* **Required work**
Transcribe exactly the lines below that begin at the line with "Table 4. Sensitivity" and stop after the line with "Table 2. Chronotype", leaving out every picture.

* **Data provided**
****************

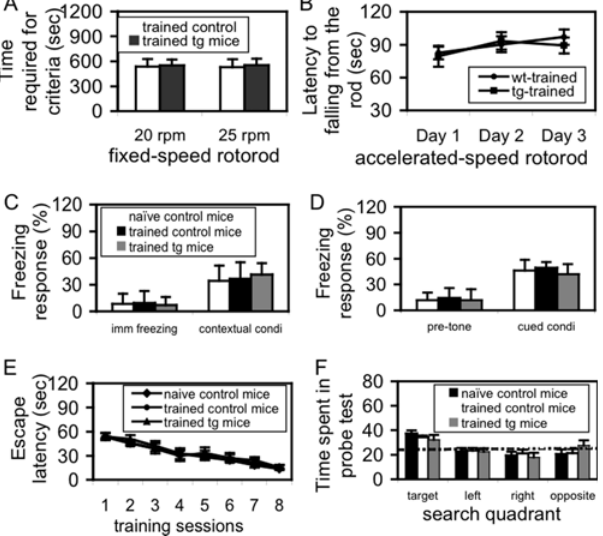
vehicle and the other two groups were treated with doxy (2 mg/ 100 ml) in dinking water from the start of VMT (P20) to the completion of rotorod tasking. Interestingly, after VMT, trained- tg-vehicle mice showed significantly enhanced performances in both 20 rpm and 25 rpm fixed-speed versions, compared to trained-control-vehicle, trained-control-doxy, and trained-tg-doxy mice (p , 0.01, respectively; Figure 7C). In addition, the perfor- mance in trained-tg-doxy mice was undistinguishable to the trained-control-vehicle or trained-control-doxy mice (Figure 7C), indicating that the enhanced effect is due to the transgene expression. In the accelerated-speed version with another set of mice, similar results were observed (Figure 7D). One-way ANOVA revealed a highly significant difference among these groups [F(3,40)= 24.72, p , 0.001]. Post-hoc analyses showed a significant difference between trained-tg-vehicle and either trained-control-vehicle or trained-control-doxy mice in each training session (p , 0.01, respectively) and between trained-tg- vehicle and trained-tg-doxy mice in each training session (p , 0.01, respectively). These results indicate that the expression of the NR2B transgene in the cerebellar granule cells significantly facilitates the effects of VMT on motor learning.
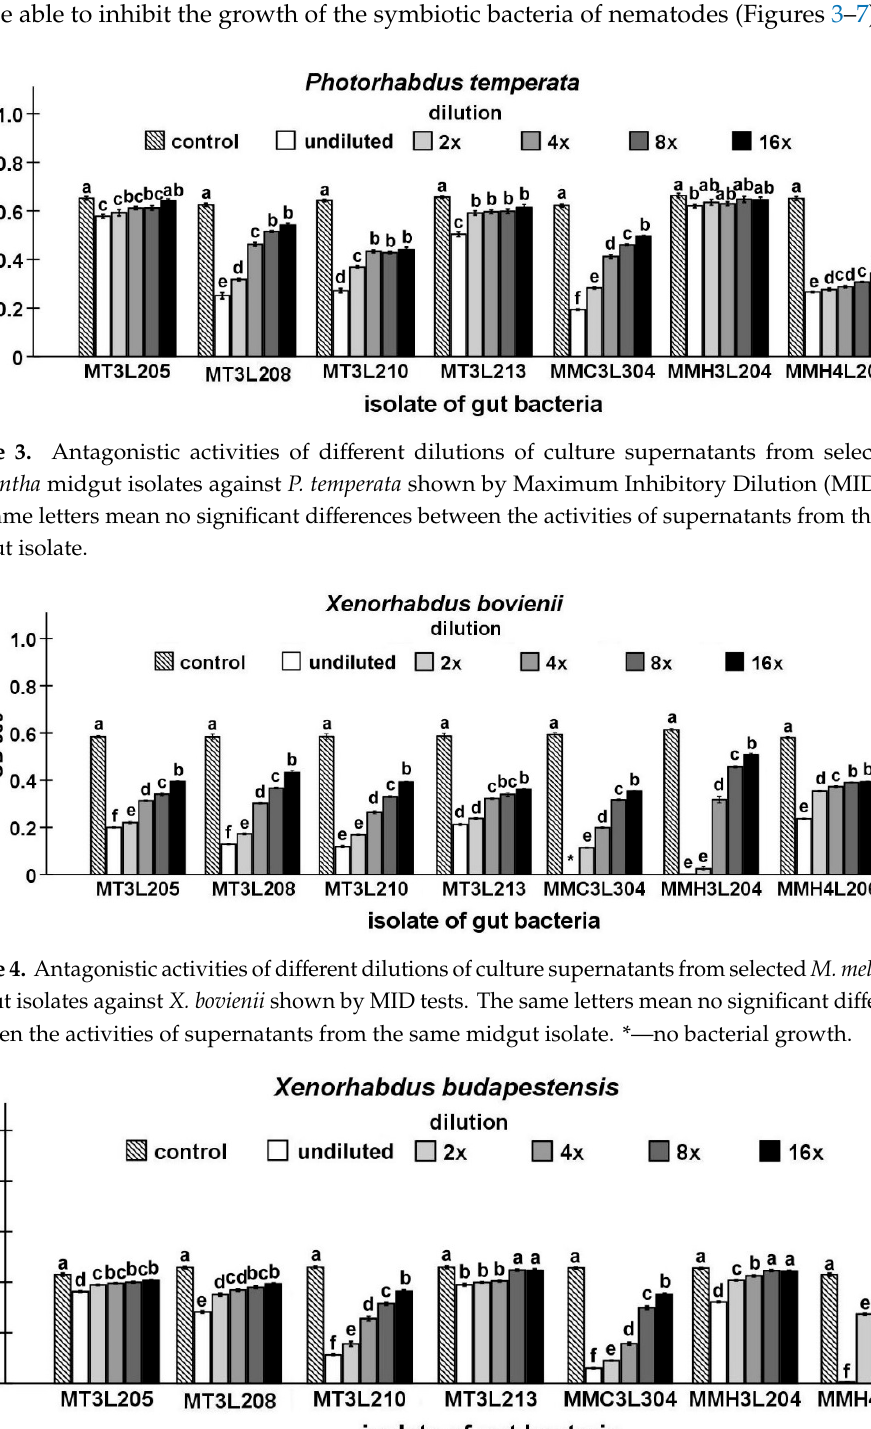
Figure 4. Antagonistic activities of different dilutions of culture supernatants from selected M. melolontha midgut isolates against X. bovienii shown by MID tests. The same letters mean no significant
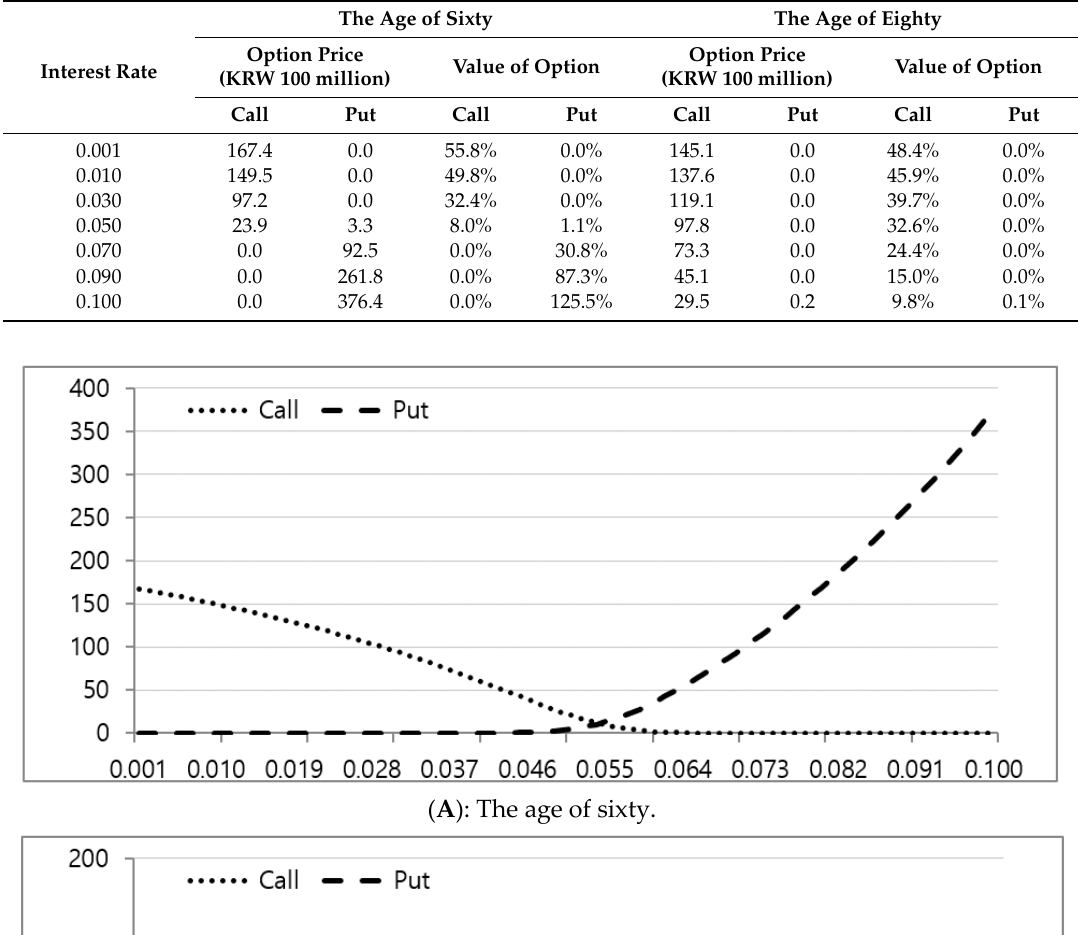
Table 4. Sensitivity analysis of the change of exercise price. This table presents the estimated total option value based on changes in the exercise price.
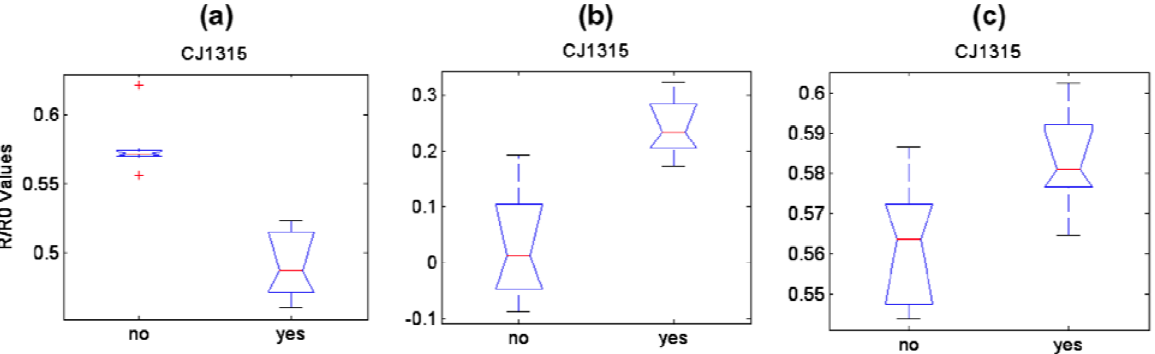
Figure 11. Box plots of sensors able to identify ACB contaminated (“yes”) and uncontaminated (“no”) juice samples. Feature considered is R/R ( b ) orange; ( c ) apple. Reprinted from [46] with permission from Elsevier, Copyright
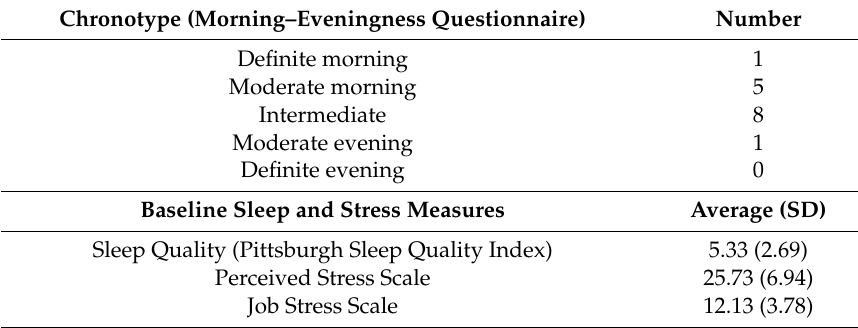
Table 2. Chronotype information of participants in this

****************

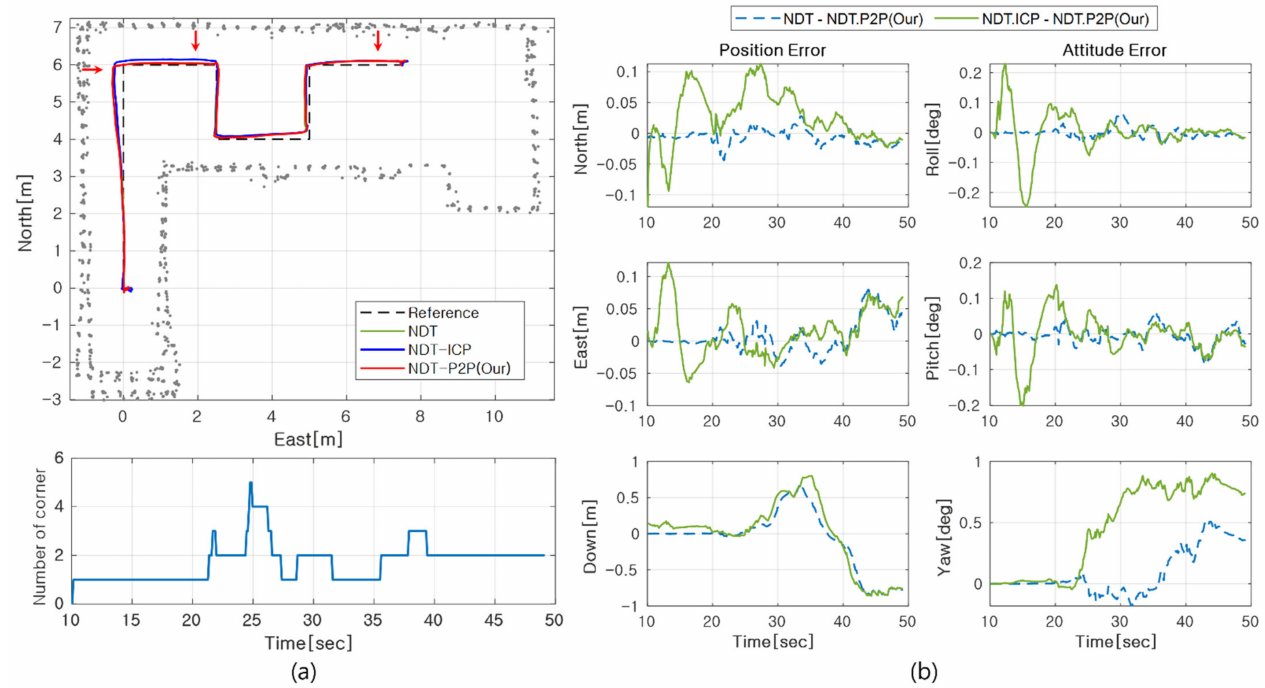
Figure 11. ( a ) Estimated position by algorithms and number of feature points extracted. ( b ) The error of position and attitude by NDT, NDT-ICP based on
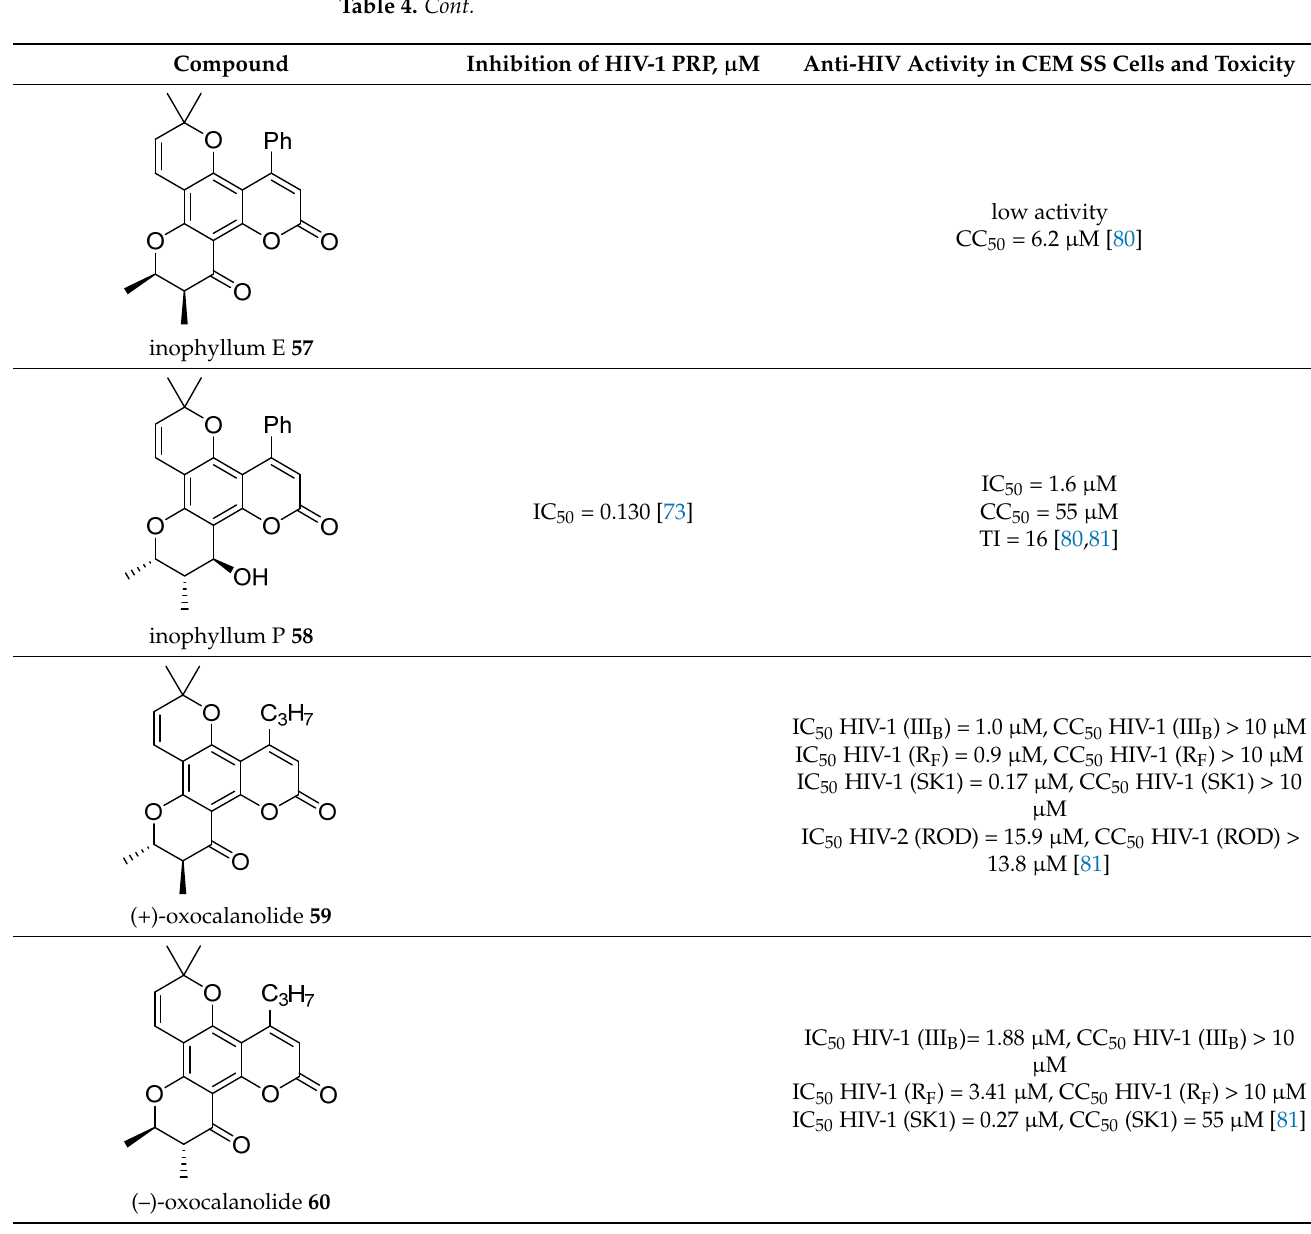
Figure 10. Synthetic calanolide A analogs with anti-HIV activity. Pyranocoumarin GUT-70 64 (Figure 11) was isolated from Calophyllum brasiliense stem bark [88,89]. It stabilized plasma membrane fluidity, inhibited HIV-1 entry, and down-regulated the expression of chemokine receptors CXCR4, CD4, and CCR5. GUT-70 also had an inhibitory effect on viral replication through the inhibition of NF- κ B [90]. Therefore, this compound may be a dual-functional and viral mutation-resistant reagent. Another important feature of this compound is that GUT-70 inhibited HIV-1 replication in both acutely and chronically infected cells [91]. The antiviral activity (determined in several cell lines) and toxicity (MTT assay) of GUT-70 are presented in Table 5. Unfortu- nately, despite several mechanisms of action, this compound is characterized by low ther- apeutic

****************

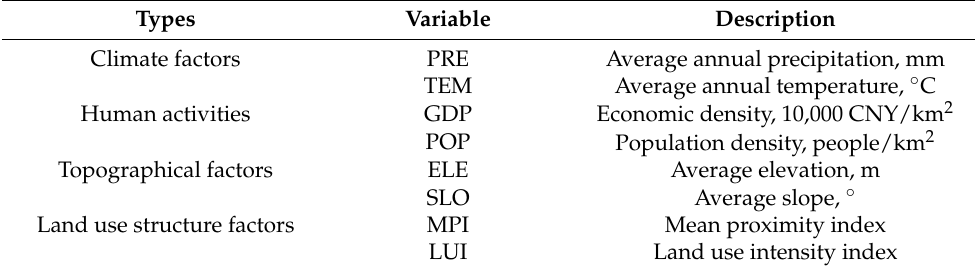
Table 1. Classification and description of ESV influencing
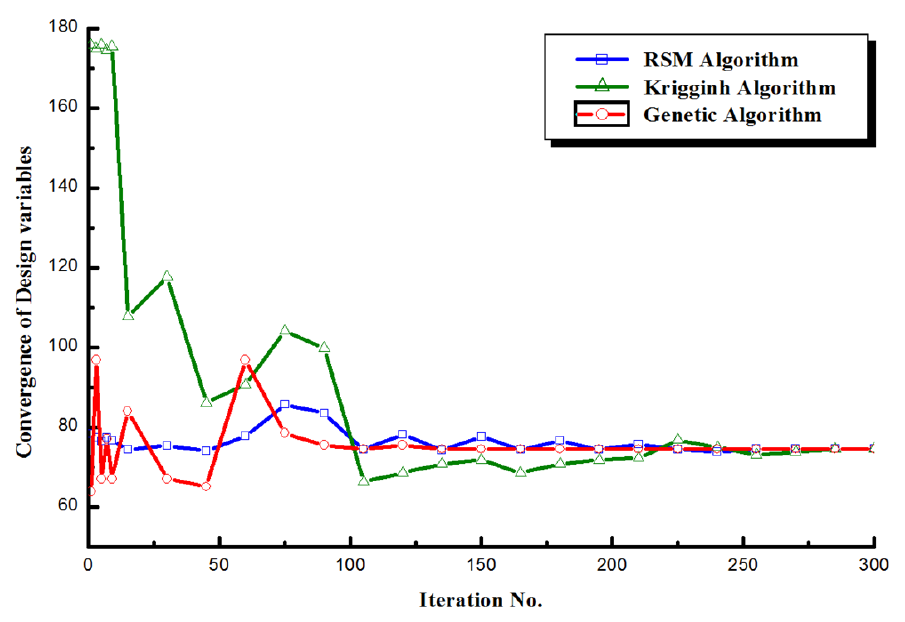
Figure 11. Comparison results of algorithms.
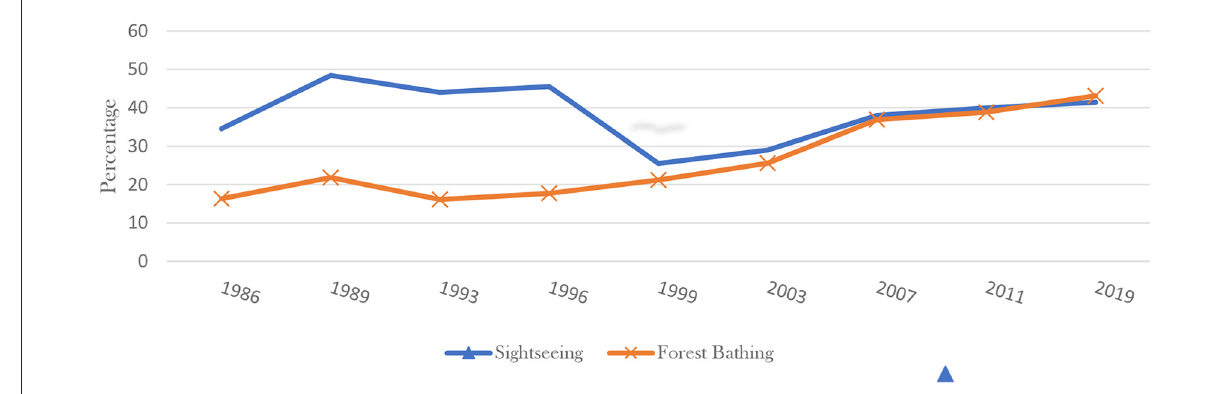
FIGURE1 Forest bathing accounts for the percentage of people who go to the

****************

* **Solution**
Table 4. Sensitivity analysis of the change of exercise price. This table presents the estimated total option value based on changes in the exercise price.
Figure 11. Box plots of sensors able to identify ACB contaminated (“yes”) and uncontaminated (“no”) juice samples. Feature considered is R/R ( b ) orange; ( c ) apple. Reprinted from [46] with permission from Elsevier, Copyright
Table 2. Chronotype information of participants in this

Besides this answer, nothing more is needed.